(Aim of the exercise): Before reproducing the lines below, strip out the pictures; every other character stays as written.

[Items from a data source]
──────────
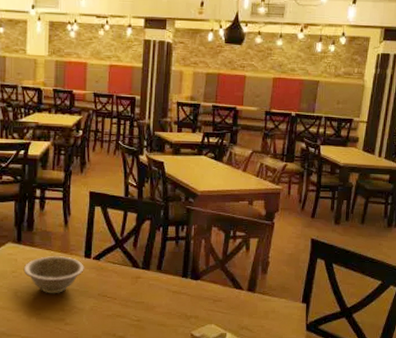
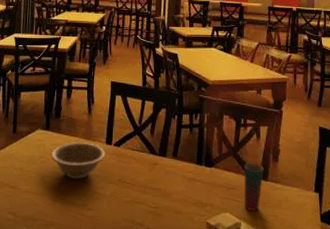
cup: none [229,275,252,323] -> present [243,163,264,212]

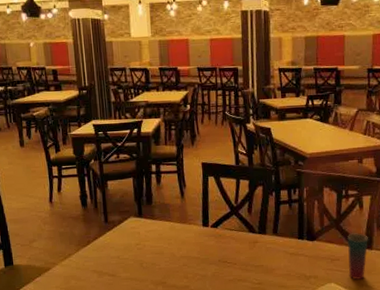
decorative bowl: present [50,141,106,179] -> none [146,225,203,263]

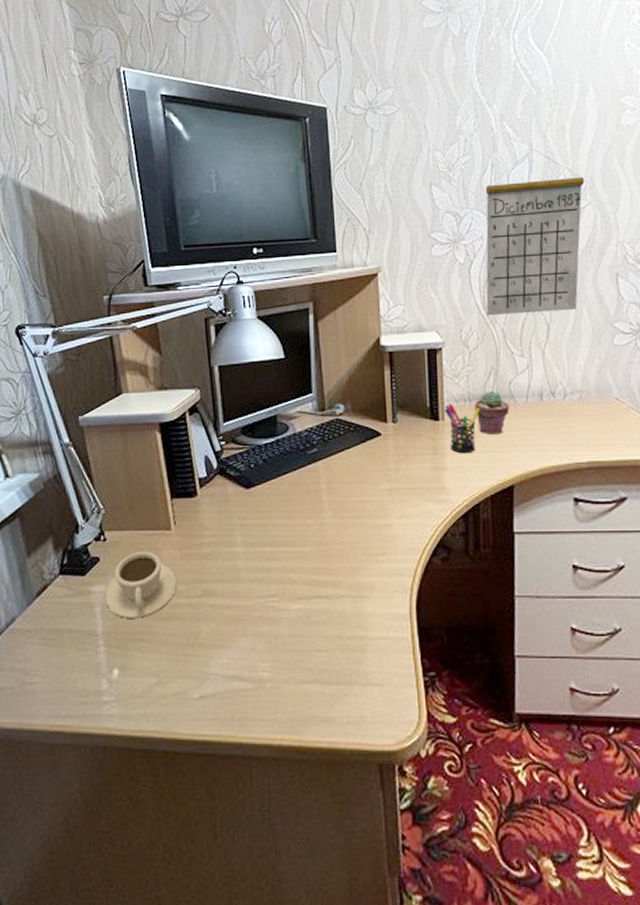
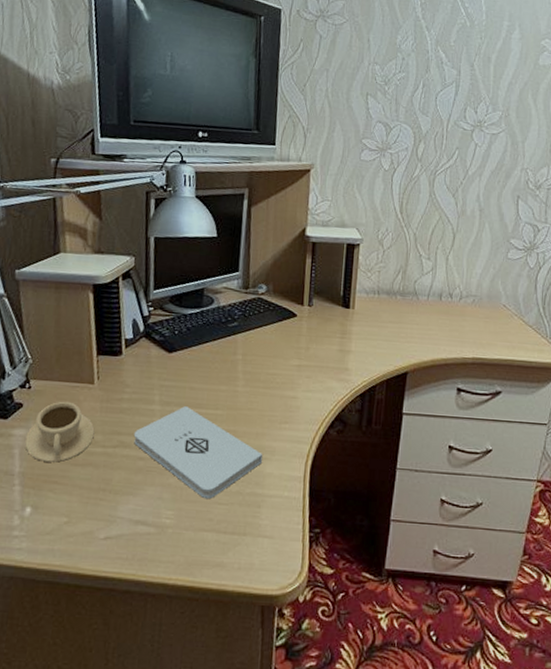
notepad: none [218,546,362,647] -> present [133,406,263,500]
pen holder: present [443,404,481,454] -> none [354,294,387,340]
potted succulent: present [475,390,510,435] -> none [382,286,413,326]
calendar: present [485,149,585,316] -> none [403,75,502,224]

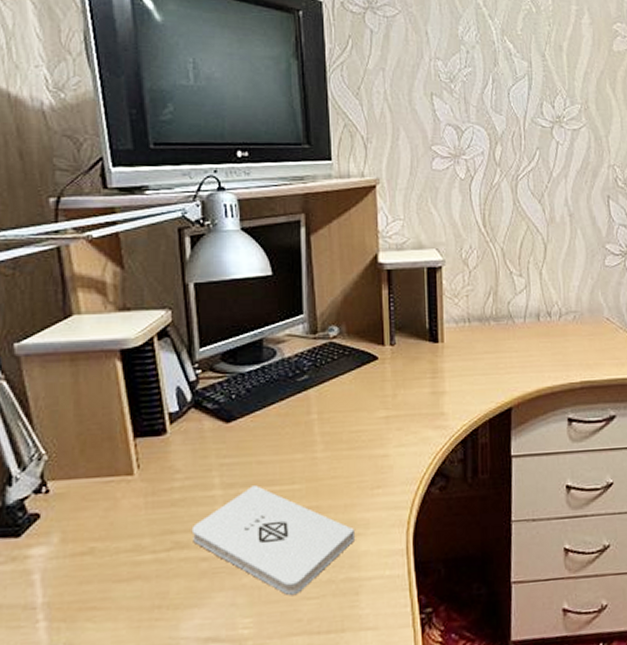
cup: present [25,401,95,463] -> none [47,501,140,584]

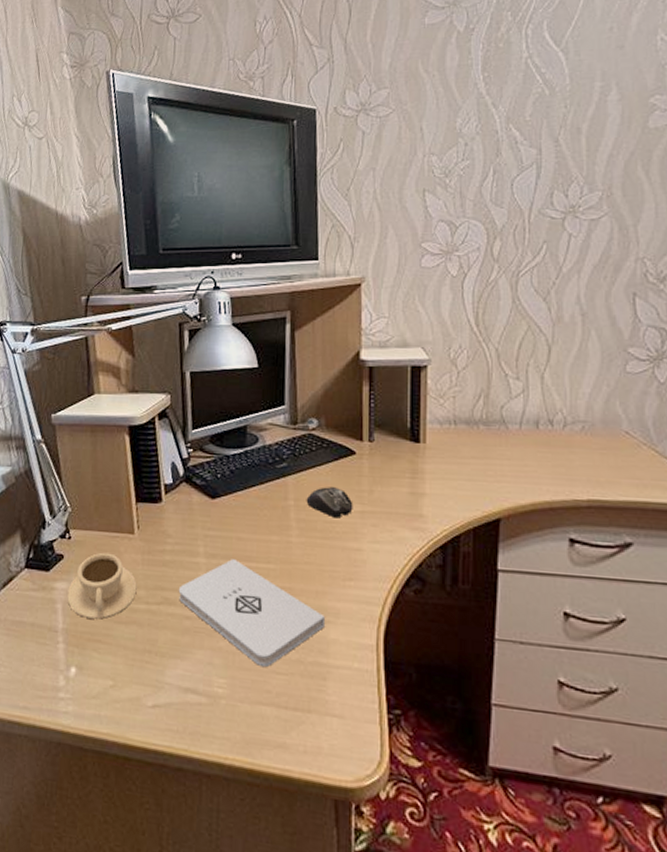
cup: none [47,501,140,584] -> present [67,552,137,619]
computer mouse: none [330,395,378,427] -> present [306,487,353,518]

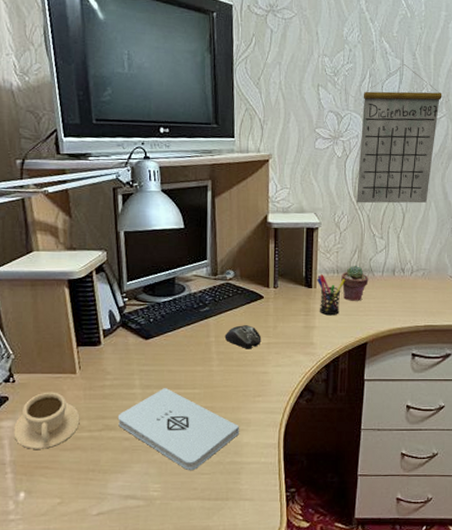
pen holder: none [425,425,467,480] -> present [316,274,346,316]
potted succulent: none [461,414,500,462] -> present [341,265,369,301]
calendar: none [479,154,601,334] -> present [356,64,442,204]

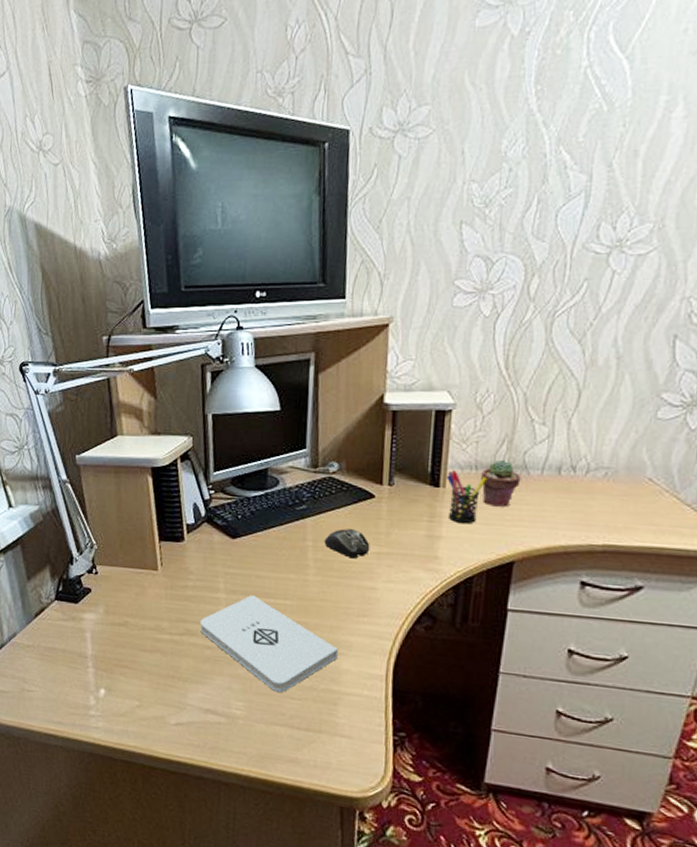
cup: present [14,392,80,449] -> none [95,587,161,647]
calendar: present [356,64,442,204] -> none [508,180,654,378]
──────────
(Exercise result):
cup: none [229,275,252,323] -> present [243,163,264,212]

decorative bowl: present [50,141,106,179] -> none [146,225,203,263]

notepad: none [218,546,362,647] -> present [133,406,263,500]
pen holder: present [443,404,481,454] -> none [354,294,387,340]
potted succulent: present [475,390,510,435] -> none [382,286,413,326]
calendar: present [485,149,585,316] -> none [403,75,502,224]

cup: present [25,401,95,463] -> none [47,501,140,584]

cup: none [47,501,140,584] -> present [67,552,137,619]
computer mouse: none [330,395,378,427] -> present [306,487,353,518]

pen holder: none [425,425,467,480] -> present [316,274,346,316]
potted succulent: none [461,414,500,462] -> present [341,265,369,301]
calendar: none [479,154,601,334] -> present [356,64,442,204]

cup: present [14,392,80,449] -> none [95,587,161,647]
calendar: present [356,64,442,204] -> none [508,180,654,378]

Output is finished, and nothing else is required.